Electrical properties of mid‐ocean ridge basalt and implications for the structure of the upper oceanic crust in Hole 504B

Abstract

The electrical resistivity, porosity, and cation exchange capacity (CEC) of mid‐ocean ridge basalt (MORB) samples from Deep Sea Drilling Project hole 504B have been measured in the laboratory. The presence of chlorites, zeolites and particularly smectites as alteration products of MORB is reflected by high values of CEC, with high and uniform CEC values in the massive units of layers 2A and 2B, and even higher values in the pillows. The porosity and the “intrinsic” formation factor are related, in the massive units, by an inverse power law similar to Archie's formula, with m = 1.0 and a = 10.0. Such a low m value equates to current conduction in cracks and microcracks present at mineral scale throughout the rock. During leg 111 of the Ocean Drilling Program, the Joides Resolution D.V. returned in the equatorial Pacific to deepen hole 504B and to perform a series of downhole experiments. A continuous electrical resistivity profile permitted to discriminate the large‐scale seismic layers of the upper oceanic crust and to isolate individual lithologic units. In the extrusive part of the crust, the massive flows (10‐m‐thick or more) are found to constitute permeability barriers and, subsequently, to constrain fluid circulation.

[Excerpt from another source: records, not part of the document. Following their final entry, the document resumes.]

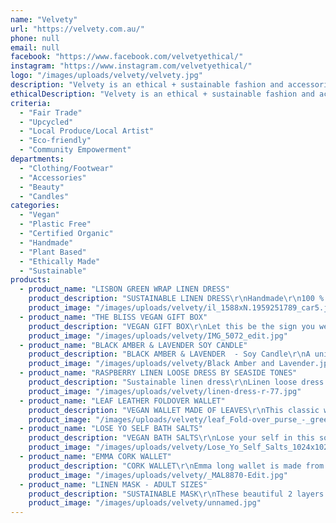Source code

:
 ```yaml
---
name: "Velvety"
url: "https://velvety.com.au/"
phone: null
email: null
facebook: "https://www.facebook.com/velvetyethical/"
instagram: "https://www.instagram.com/velvetyethical/"
logo: "/images/uploads/velvety/velvety.jpg"
description: "Velvety is an ethical + sustainable fashion and accessories store that sells, promotes and support only vegan & cruelty-free products. It is an online female-run business based in Melbourne."
ethicalDescription: "Velvety is an ethical + sustainable fashion and accessories store that sells, promotes and support only vegan & cruelty-free products"
criteria:
  - "Fair Trade"
  - "Upcycled"
  - "Local Produce/Local Artist"
  - "Eco-friendly"
  - "Community Empowerment"
departments:
  - "Clothing/Footwear"
  - "Accessories"
  - "Beauty"
  - "Candles"
categories:
  - "Vegan"
  - "Plastic Free"
  - "Certified Organic"
  - "Handmade"
  - "Plant Based"
  - "Ethically Made"
  - "Sustainable"
products:
  - product_name: "LISBON GREEN WRAP LINEN DRESS"
    product_description: "SUSTAINABLE LINEN DRESS\r\nHandmade\r\n100 % wished and softened Lithuanian linen\r\n 205 g/m2\r\nColour: dark green\r\nInner pockets\r\nPerfect for maternity\r\nLength of the dress - 132 cm (top - 42 cm, skirt - 90 cm)\r\nLength of the sleeves - 23 cm"
    product_image: "/images/uploads/velvety/il_1588xN.1959251789_car5.jpg"
  - product_name: "THE BLISS VEGAN GIFT BOX"
    product_description: "VEGAN GIFT BOX\r\nLet this be the sign you were looking for to take a break and indulge yourself in a box of goodies that contains everything you need for a spa-like self-care day at home. Self-care isn’t selfish, it’s what we need to keep us living a sustainable life. It’s time to give yourself permission to take a break."
    product_image: "/images/uploads/velvety/IMG_5072_edit.jpg"
  - product_name: "BLACK AMBER & LAVENDER SOY CANDLE"
    product_description: "BLACK AMBER & LAVENDER  - Soy Candle\r\nA unique and complex blend of rustic amber and french lavender with added notes of tonka bean, vanilla, and clary sage."
    product_image: "/images/uploads/velvety/Black Amber and Lavender.jpg"
  - product_name: "RASPBERRY LINEN LOOSE DRESS BY SEASIDE TONES"
    product_description: "Sustainable linen dress\r\nLinen loose dress made from 100% soft Baltic linen.\r\n\r\nColour: raspberry\r\n\r\nOne size fits most sizes\r\n\r\nFitting every body type\r\nMeasurements:\r\n\r\nHips and bust 185 cm / 73\"\r\nLength 112 cm / 44\"\r\n\r\nModel is 164 cm / 65 \" tall.\r\n\r\nBrand: Seaside Tones"
    product_image: "/images/uploads/velvety/linen-dress-r-77.jpg"
  - product_name: "LEAF LEATHER FOLDOVER WALLET"
    product_description: "VEGAN WALLET MADE OF LEAVES\r\nThis classic wallet has been crafted from the label’s iconic leaf leather, featuring a foldover top with a snap fastening, multiple interior compartments, and a silver-toned leaf logo plaque at the centre.  Showcasing its leaf signature style through key separates and statement party dresses."
    product_image: "/images/uploads/velvety/leaf_Fold-over_purse_-_green_leaf_purse_-_THAMON_1800x1800.jpg"
  - product_name: "LOSE YO SELF BATH SALTS"
    product_description: "VEGAN BATH SALTS\r\nLose your self in this soothing mixture of Himalayan salts, dead sea salts, Epsom salts and lavender buds. Himalayan salts is full of minerals, balances electrolytes and helps eliminates toxins while relaxing muscles. Dead sea salts and Epsom salts help relax tight muscles and helps the body distress. Lavender helps with relaxation, promotes a good night’s sleep & soothes the respiratory system. This blend is made to help relax your body, mind and soul."
    product_image: "/images/uploads/velvety/Lose_Yo_Self_Salts_1024x1024.jpg"
  - product_name: "EMMA CORK WALLET"
    product_description: "CORK WALLET\r\nEmma long wallet is made from super light weight sustainable material. All of our cork bags are softer than leather and the most importantly it's vegan friendly!  "
    product_image: "/images/uploads/velvety/_MAL8870-Edit.jpg"
  - product_name: "LINEN MASK - ADULT SIZES"
    product_description: "SUSTAINABLE MASK\r\nThese beautiful 2 layers of linen face masks have been designed and ethically made in Melbourne.\r\n\r\nLinen is one of the best sustainable choices for face masks.  Not only it is natural, sustainable, and environmentally friendly, linen fibres have antibacterial and hypoallergenic properties,  so they are highly unlikely to cause skin irritation, redness, or itching. \r\n\r\nThis pure linen fabric has been woven from premium grade flax, sourced from Belgium and France, and been produced in compliance with the REACH Regulations, which focuses on improving the health of workers and environmental effects by regulating the use of hazardous chemicals in manufacture."
    product_image: "/images/uploads/velvety/unnamed.jpg"
---
```

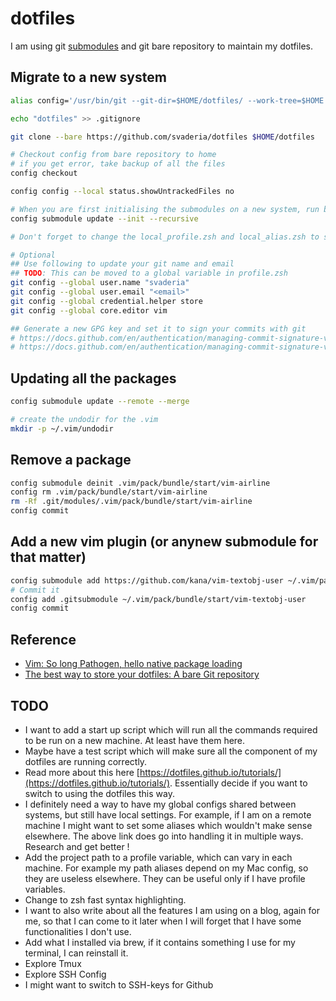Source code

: # dotfiles

I am using git [submodules](https://git-scm.com/book/en/v2/Git-Tools-Submodules) and git bare repository to maintain my dotfiles.

## Migrate to a new system
```bash
alias config='/usr/bin/git --git-dir=$HOME/dotfiles/ --work-tree=$HOME'

echo "dotfiles" >> .gitignore

git clone --bare https://github.com/svaderia/dotfiles $HOME/dotfiles

# Checkout config from bare repository to home
# if you get error, take backup of all the files
config checkout

config config --local status.showUntrackedFiles no

# When you are first initialising the submodules on a new system, run below command
config submodule update --init --recursive

# Don't forget to change the local_profile.zsh and local_alias.zsh to set the new paths

# Optional
## Use following to update your git name and email
## TODO: This can be moved to a global variable in profile.zsh
git config --global user.name "svaderia"
git config --global user.email "<email>"
git config --global credential.helper store
git config --global core.editor vim

## Generate a new GPG key and set it to sign your commits with git
# https://docs.github.com/en/authentication/managing-commit-signature-verification/generating-a-new-gpg-key
# https://docs.github.com/en/authentication/managing-commit-signature-verification/telling-git-about-your-signing-key
```

## Updating all the packages
```bash
config submodule update --remote --merge

# create the undodir for the .vim
mkdir -p ~/.vim/undodir

```

## Remove a package
```bash
config submodule deinit .vim/pack/bundle/start/vim-airline
config rm .vim/pack/bundle/start/vim-airline
rm -Rf .git/modules/.vim/pack/bundle/start/vim-airline
config commit
```

## Add a new vim plugin (or anynew submodule for that matter)
```bash
config submodule add https://github.com/kana/vim-textobj-user ~/.vim/pack/bundle/start/vim-textobj-user
# Commit it
config add .gitsubmodule ~/.vim/pack/bundle/start/vim-textobj-user
config commit
```
## Reference

* [Vim: So long Pathogen, hello native package loading](https://shapeshed.com/vim-packages/)
* [The best way to store your dotfiles: A bare Git repository](https://www.atlassian.com/git/tutorials/dotfiles)

## TODO
* I want to add a start up script which will run all the commands required to be run on a new machine. At least have them here.
* Maybe have a test script which will make sure all the component of my dotfiles are running correctly.
* Read more about this here [https://dotfiles.github.io/tutorials/](https://dotfiles.github.io/tutorials/). Essentially decide if you want to switch to using the dotfiles this way.
* I definitely need a way to have my global configs shared between systems, but still have local settings. For example, if I am on a remote machine I might want to set some aliases which wouldn't make sense elsewhere. The above link does go into handling it in multiple ways. Research and get better !
* Add the project path to a profile variable, which can vary in each machine. For example my path aliases depend on my Mac config, so they are useless elsewhere. They can be useful only if I have profile variables.
* Change to zsh fast syntax highlighting.
* I want to also write about all the features I am using on a blog, again for me, so that I can come to it later when I will forget that I have some functionalities I don't use.
* Add what I installed via brew, if it contains something I use for my terminal, I can reinstall it.
* Explore Tmux
* Explore SSH Config
* I might want to switch to SSH-keys for Github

Within layer 2A, the massive flows of unit 2D are associated with the underpressured aquifer located underneath, within Unit 3. In layer 2B, unit 27 is the boundary between low‐temperature, seawater alteration facies of basalt, and higher‐temperature alteration phases. This relationship between morphology, hydrological regime, and therefore alteration of the basaltic basement is proposed to be related to the accretion process of the upper oceanic crust. The porosity estimate derived from in situ measurements of electrical resistivity is reduced when accounting for surface conduction, with high values computed in layer 2A only. A permeability profile computed on the basis of in situ resistivity measurements reproduces those obtained in situ from packer experiments, and therefore provides a key to the low‐permeability high‐“apparent”‐porosity paradox obtained in the past.